L'actualité du livre
Histoire & Sciences socialeset Poches  

La Femme qui résiste
de Anne Lauvergeon
Seuil - Points 2013 /  6.70 €- 43.89  ffr. / 234 pages
ISBN : 978-2-7578-3228-8
FORMAT : 11,0 cm × 17,8 cm

L'Etat Sarko

Juin 2011 : Anne Lauvergeon apprend la fin de son mandat à la tête d’Areva tandis que les médias l’annoncent publiquement au même moment. La méthode Sarkozy est cavalière, mais pour cette femme, fidèle à elle-même, c’est l’opportunité de faire le bilan : ne pas être complice de ce qu’elle a vu et l’écrire.

Dans son livre, elle revient sur sa vie et l’entrée à l’Elysée. Les missions s’enchaînent ; Mitterrand apprécie son objectivité et sa loyauté, contre-pouvoir aux courtisans qui évoluent au rythme des élections. Après l’Elysée - et un bref passage chez Lazard où Edouard Stern  porte «la haine de lui-même en bandoulière» - elle est chez Alcatel quand Lionel Jospin lui propose de diriger la Cogema.

Avec les salariés, elle entreprend la fusion de Cogema, Framatome & FCI sous la holding Areva qui rachète à Alstom sa filiale T&D (2004) : l’entreprise prospère et dégage un CA de 5 milliards € en 2009. C’est alors que Nicolas Sarkozy décide de la revendre… à Alstom qui, sans moyens financiers, en revend une partie à Schneider Electric et l’autre à deux concurrents, ABB et Siemens.

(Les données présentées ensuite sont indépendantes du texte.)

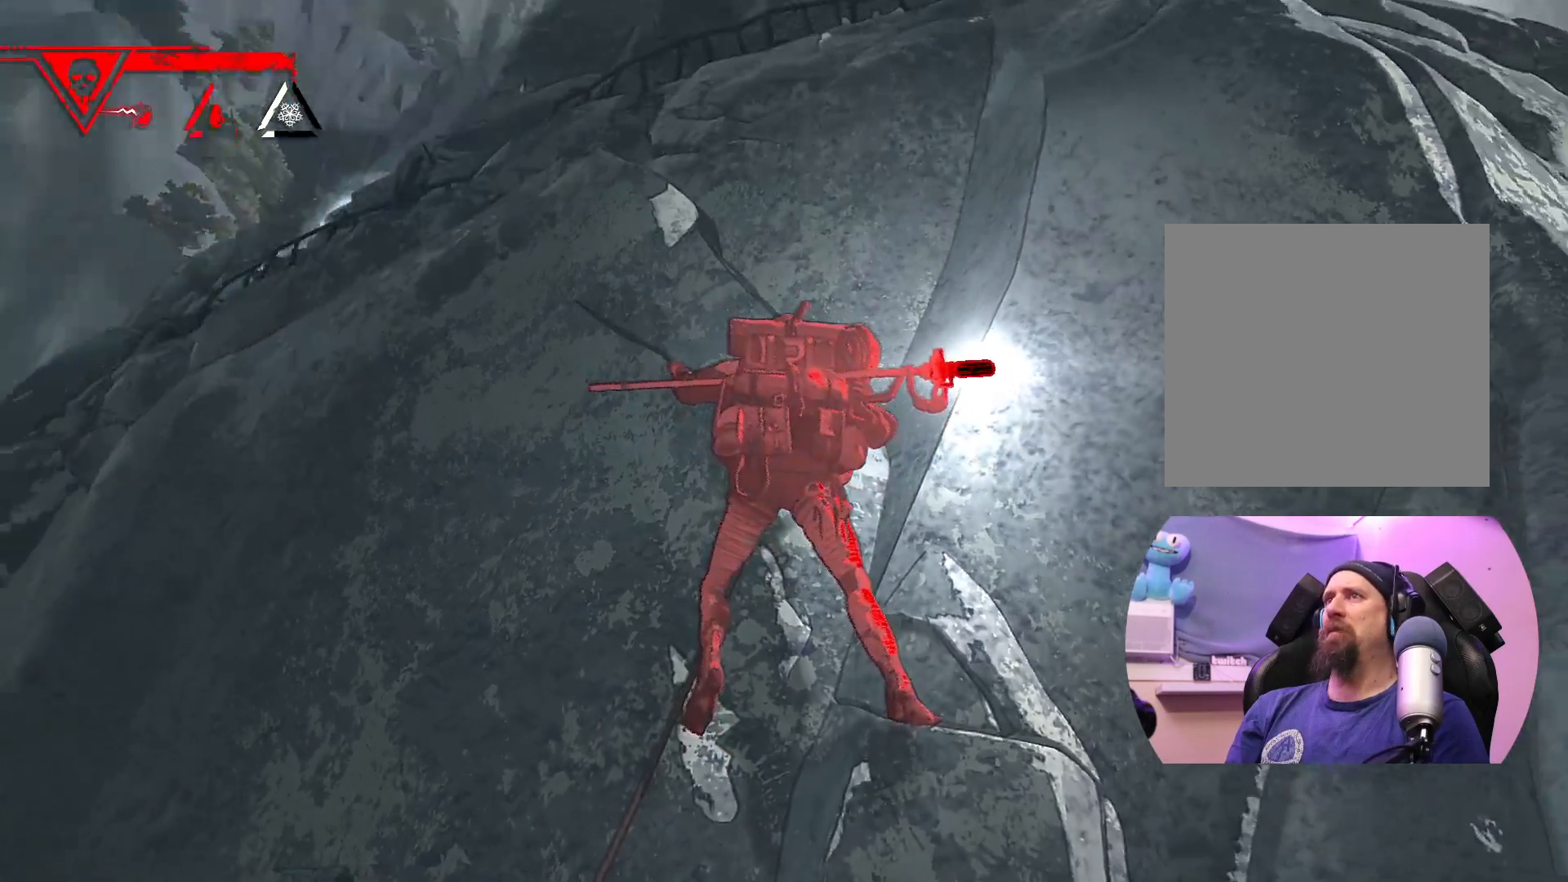
{"buttons": [], "left_stick": "center", "right_stick": "center", "events": [[467, "right_stick", "center"]]}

A son tour, Areva attise les convoitises de Bouygues et de «l’axe Guéant, Borloo, Roussely, Comolli, Djouhri. La machine étatique pour certains, l’entreprise et les contrats lucratifs pour d’autres». Henri Proglio, «entouré, bichonné, cocooné» se place - sans aucune compétence - mais avec l’aval du gouvernement, en interlocuteur unique de l’Afrique du Sud pour la négociation d’un nouvel EPR (interdiction pour le spécialiste Areva d’intervenir) : pas le moindre contrat en retour.

A. Lauvergeon s’oppose encore à N. Sarkozy sur l’accord de coopération nucléaire avec le Colonel Kadhafi (2007) après la libération des infirmières bulgares, sur absence de mise en compétition d’investisseurs pour Areva (les Qataris sont retenus d’office par l’Elysée) ou la mise en place de la commission Roussely, etc. Sa résistance engendre soties et «autres gracieusetés présidentielles qui ne sont que des zakouskis» au regard de ce qui l’attend sur fond de casting politique. La loi du clan s’impose : tous les guets-apens sont permis.

Anne Lauvergeon démontre clairement comment des intérêts particuliers s’imposent sur l’échiquier politique au détriment d’un Etat stratège qui développe et soutient les politiques industrielles. Dans ce pilotage à vue, les grandes entreprises deviennent des hochets aux mains du pouvoir. Un témoignage édifiant.